Congratulations, you’ve won $50,000, it says. It can be sent to you quickly and easily. All you need to do is deposit this enclosed $3,000 cashier’s check (enough money to cover taxes and delivery fees) and wire that money to a specific account to get the transfer under way.
But the $50,000 isn’t real and neither was the $3,000 check. By the time the bank rejects it days later, the person who fell for the scam will never retrieve the money that he or she wired away.
It’s just one of many scams that clever criminals attempt on a regular basis to trick people into sending them money, said Janice Garrett, director of consumer protection for the Northwestern District Attorney’s office. Garrett and state Assistant Attorney General Ann Lynch spoke to a handful of senior citizens about the scams at the Weldon House last week as part of national consumer protection week.
Although the Attorney General’s Office works to take action against scammers, it’s often difficult to retrieve money that is lost, said Lynch. That’s why the state wants people to be more aware of scams and seek help and guidance at places like the Northwestern District Attorney’s office.

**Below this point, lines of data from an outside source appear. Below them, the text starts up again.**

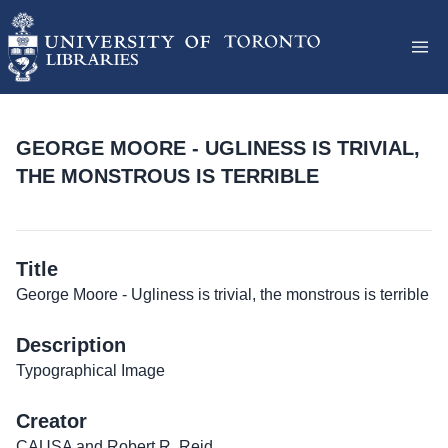
GEORGE MOORE - UGLINESS IS TRIVIAL,
THE MONSTROUS IS TERRIBLE
Title
George Moore - Ugliness is trivial, the monstrous is terrible
Description
Typographical Image
Creator
CAUSA and Robert R. Reid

Even frequently used scams, like the prize money letter, are still sometimes successful, they said. Certain demographic groups could be targeted for particular scams, but everyone is a potential target.

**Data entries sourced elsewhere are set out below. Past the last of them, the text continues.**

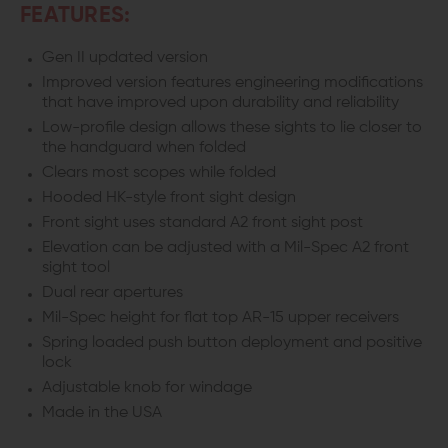
FEATURES:
Gen II updated version
Improved version features engineering modifications
that have improved upon durability and reliability
Low-profile design allows these sights to lie closer to
the handguard when folded
Clears most scopes while folded
Hooded HK-style front sight design
Front sight uses standard A2 front sight post
Elevation can be adjusted with a Mil-Spec A2 front
sight tool
Dual rear apertures
Mil-Spec height for flat top AR-15 upper receivers
Spring loaded push button deployment and positive
lock
Adjustable knob for windage
Made in the USA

Scammers are creating new tricks all the time, they said. New technology can make a telephone number begin with a “413” area code on a person’s caller ID, regardless of if the person is really calling from western Massachusetts.
Any request to wire money or share personal information on the phone should cause immediate suspicion, said Garrett and Lynch. There’s no reason that the government would need to request someone’s Social Security number to offer a discount or for a cable provider to call and ask for an account number.
They recommend that a person should hang up immediately, without saying anything, if a call seems suspicious. The person should then look up a reliable phone number for whoever was purporting to call. It’s an easy way, they said, to determine whether the call was legitimate.
In some cases, they said, scammers can prey on the fear of older people scared for the safety of their children or grandchildren. One common scam has the caller pose as the person’s distressed grandson, who ended up in a foreign jail over spring break and needs money immediately for his release.
“They come up with these elaborate stories and they scare you,” said Garrett.
As more people have become suspicious of phony cashier checks, and bank tellers have been trained to look out for them, scammers have begun attempting a new trick that uses prepaid debit cards, said Lynch and Garrett.
Most credit card companies sell prepaid debit cards in stores, allowing people to deposit a certain amount of money onto the cards. The cards themselves are fine, they said, but scammers will trick a person into sharing card information that gives the scammer free and immediate access to the money.
“Criminals like this because it’s so quick,” said Garrett. “(It’s a) newer, faster way for criminals to get money from you.”
Garrett said her office can answer any questions or concerns people may have. To contact her, call 413-774-3186 or visit www.northwesternda.org/consumer-protection.
The Attorney General’s Office records all reports of scams to look for patterns, said Lynch.